Mais que veut donc le ministère de l’équipement, du transport et de la Logistique ? Cette question mérite d’être posée surtout lorsqu’en même temps il annonce une chose et qu’il met en œuvre son contraire.

Ainsi, concernant les politiques maritime et portuaire qui ont été mis en œuvre en 2007 : libéralisation du secteur du transport maritime et reforme portuaire, il a été admis officiellement qu’elles n’ont pas atteint leurs objectifs et qu’au contraire, ils ont provoqué un désastre pour l’économie nationale : une facture de surestaries de 600 Millions de US$ et de fret maritime de 2,5 Milliards de US$ annuellement.  

Un processus d’évaluation de ces réformes a même été lancé par les pouvoirs publics en 2013: ainsi l’ANP a lancé une étude pour évaluer l’impact de la réforme portuaire et la DMM a lancé une étude stratégique sur le secteur du  transport maritime.

Jusque là, la démarche est plutôt cohérente, avant d’entreprendre de nouvelles politiques, le gouvernement tempère, en voulant d’abord faire le bilan des anciennes pour en tirer les conclusions objectives.

Mais là ou on ne comprend plus rien, c’est lorsque sans attendre les résultats des évaluations entreprises par lui-même, le département de Mr RABBAH décide de passer à l’acte.

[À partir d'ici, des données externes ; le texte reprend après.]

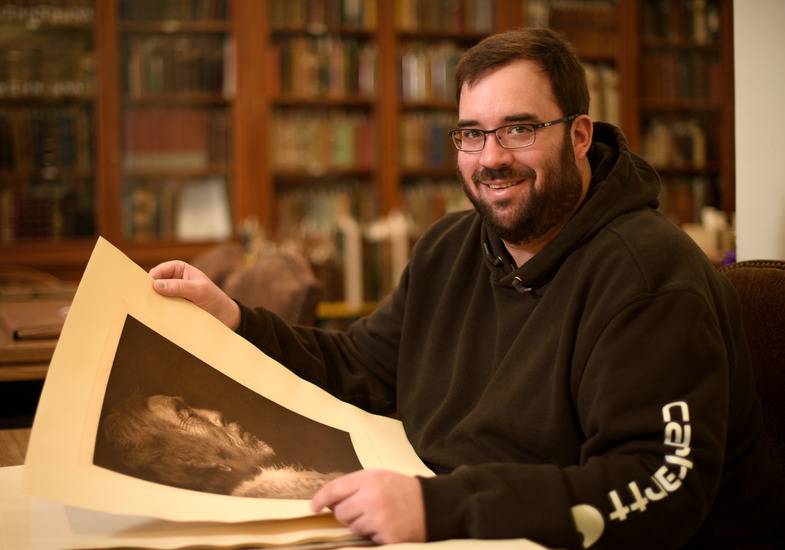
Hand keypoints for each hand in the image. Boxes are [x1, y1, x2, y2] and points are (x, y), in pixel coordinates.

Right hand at [149, 260, 240, 330]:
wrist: (225, 317)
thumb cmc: (214, 299)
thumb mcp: (199, 291)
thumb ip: (180, 287)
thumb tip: (156, 284)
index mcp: (178, 269)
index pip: (159, 271)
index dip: (151, 279)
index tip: (146, 288)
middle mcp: (173, 280)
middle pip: (154, 284)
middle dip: (149, 292)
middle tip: (142, 300)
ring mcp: (172, 295)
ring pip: (156, 298)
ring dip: (153, 304)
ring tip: (147, 311)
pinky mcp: (173, 308)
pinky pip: (161, 309)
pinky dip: (159, 312)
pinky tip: (155, 318)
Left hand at [310, 469, 425, 544]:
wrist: (432, 505)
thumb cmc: (401, 490)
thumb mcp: (378, 477)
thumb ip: (353, 485)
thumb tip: (328, 502)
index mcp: (370, 479)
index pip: (334, 489)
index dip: (320, 499)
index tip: (313, 507)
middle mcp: (372, 498)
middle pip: (341, 513)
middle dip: (347, 513)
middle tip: (364, 509)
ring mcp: (380, 520)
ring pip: (353, 528)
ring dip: (361, 525)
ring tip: (378, 516)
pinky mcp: (387, 538)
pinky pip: (367, 539)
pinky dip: (373, 535)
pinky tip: (386, 526)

Un AMI est lancé pour l’exploitation des lignes maritimes de transport à passagers et un appel d’offres pour nouvelle concession portuaire est lancé au port d’Agadir.

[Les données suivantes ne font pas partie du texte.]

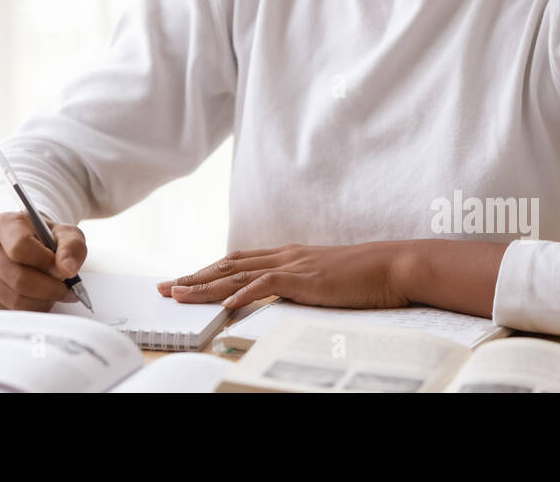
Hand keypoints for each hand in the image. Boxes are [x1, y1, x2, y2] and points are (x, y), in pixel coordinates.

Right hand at [0, 211, 86, 311]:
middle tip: (67, 289)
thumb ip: (72, 246)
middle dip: (50, 289)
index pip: (21, 248)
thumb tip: (68, 270)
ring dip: (43, 301)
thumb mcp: (65, 233)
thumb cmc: (46, 238)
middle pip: (19, 279)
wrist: (26, 245)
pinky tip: (40, 298)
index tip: (65, 270)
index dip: (46, 263)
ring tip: (55, 292)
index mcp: (3, 224)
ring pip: (15, 300)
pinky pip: (10, 311)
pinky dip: (32, 309)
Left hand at [156, 242, 413, 309]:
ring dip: (205, 285)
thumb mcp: (325, 279)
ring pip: (237, 273)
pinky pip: (266, 284)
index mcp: (288, 255)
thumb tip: (283, 297)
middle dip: (193, 276)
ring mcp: (293, 264)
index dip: (207, 270)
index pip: (237, 261)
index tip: (184, 279)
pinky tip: (225, 304)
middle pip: (227, 264)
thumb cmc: (365, 276)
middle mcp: (284, 255)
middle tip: (165, 287)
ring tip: (179, 294)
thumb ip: (302, 284)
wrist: (394, 265)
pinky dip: (242, 293)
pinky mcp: (305, 277)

Au-delà du bien fondé ou pas de telles mesures, aujourd’hui les politiques publiques ne sont plus seulement jugées sur leur bonne foi ou leur finalité, mais également sur la cohérence d’ensemble de leur mise en œuvre.  

Car comme l’ont montré les résultats de l’AMI sur le transport maritime à passagers, les nouveaux entrants qu’on veut encourager, ne mettront jamais les pieds dans des secteurs ou il n’y pas de vision globale.